Her eyes said she didn’t believe a word of it. But she also knew she couldn’t drag me down the hallway and lecture me without an audience forming. So she just stared, jaw tight, fingers clenched around that trembling sheet of paper.

I nudged her gently toward the door. “C’mon. Let’s get this over with.”

Inside, the press room was a hub of activity with lights warming the stage, reporters shifting in their seats, cameras adjusting focus. Reese stuck close beside me, practically under my arm. Eyes glued to the script.

Coach spotted us before we spotted him. He cut through the cluster of voices with that big, booming laugh he saved for media days. I angled toward him, already gearing up to reassure Reese, but I only got halfway through turning when I felt the air shift.

I didn’t notice. Not really. Not until it was too late.

Coach’s hand was already up. Already coming down. A friendly slap between teammates. A harmless pat a coach gives his top guy to say you’ve got this, kid. The kind of thing I’d taken a thousand times.

Except this time it landed square on my bad shoulder.

The sound wasn’t loud. Not compared to cameras adjusting or reporters rustling their notes. But the pain…

I couldn’t swallow it. Couldn’t mask it. Couldn’t do a single thing fast enough.

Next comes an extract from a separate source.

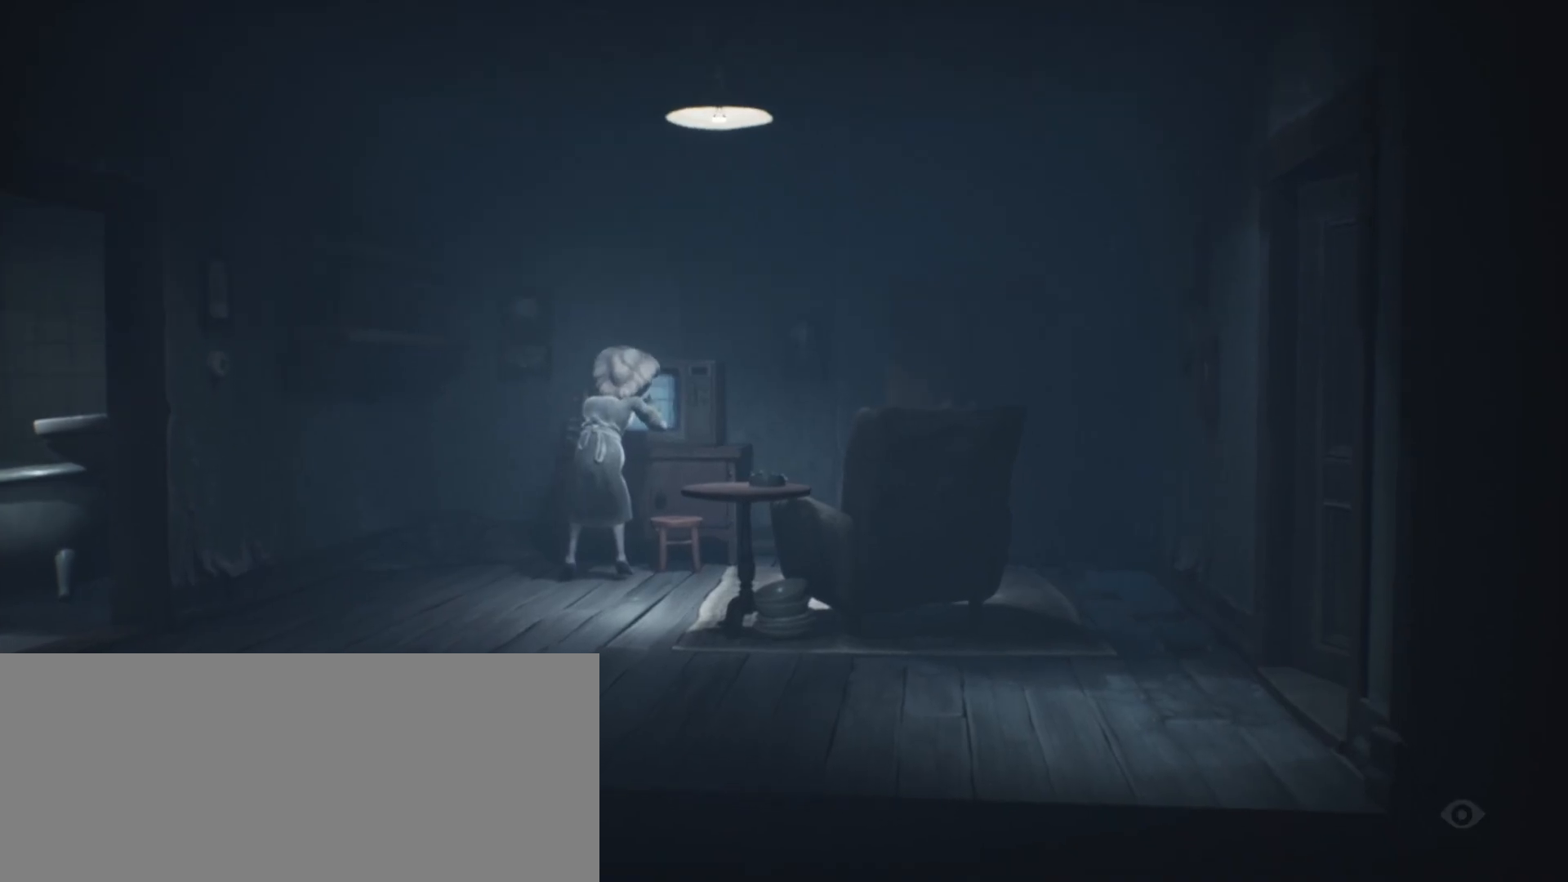
{"keys": ["d", "sprint"], "events": []}
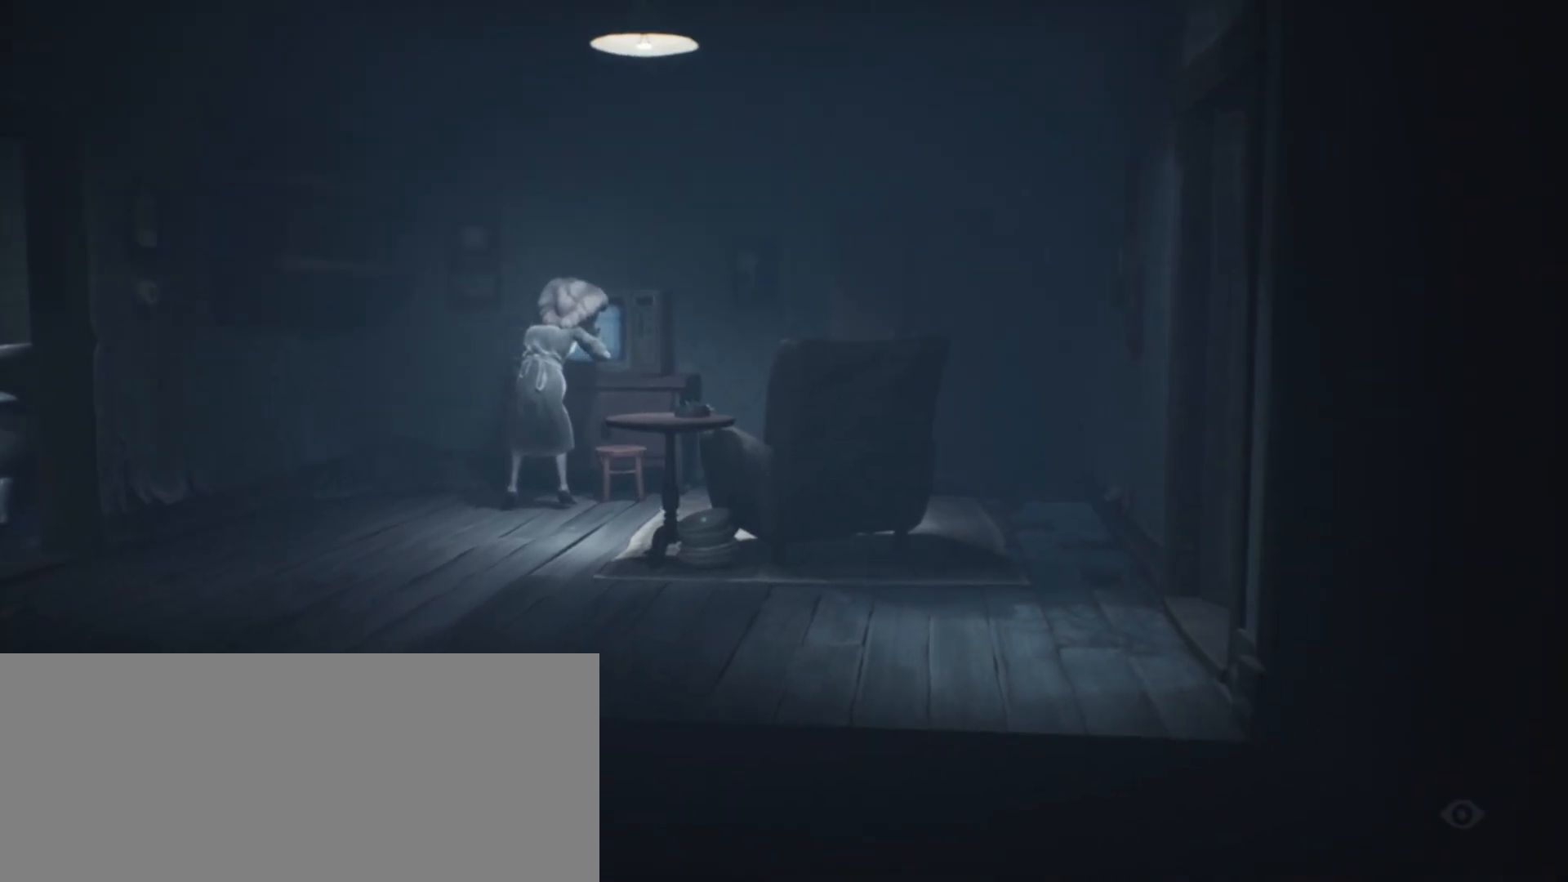
{"keys": ["d", "sprint"], "events": []}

The noise tore out of me before I had a chance to bite it back. A sharp, guttural cry that ricocheted off the walls and snapped the entire room into stillness.

A beat of silence.

Then the entire place erupted.

Voices swelled, reporters rushed forward. Cameras angled toward me with predatory precision. Reese froze, horror draining all the color from her face.

And me?

I stood there, chest heaving, shoulder screaming, every lens in the room capturing the exact thing we’d spent months keeping quiet.

My pain.

On camera.

In real time.

And there wasn’t a goddamn thing I could do about it.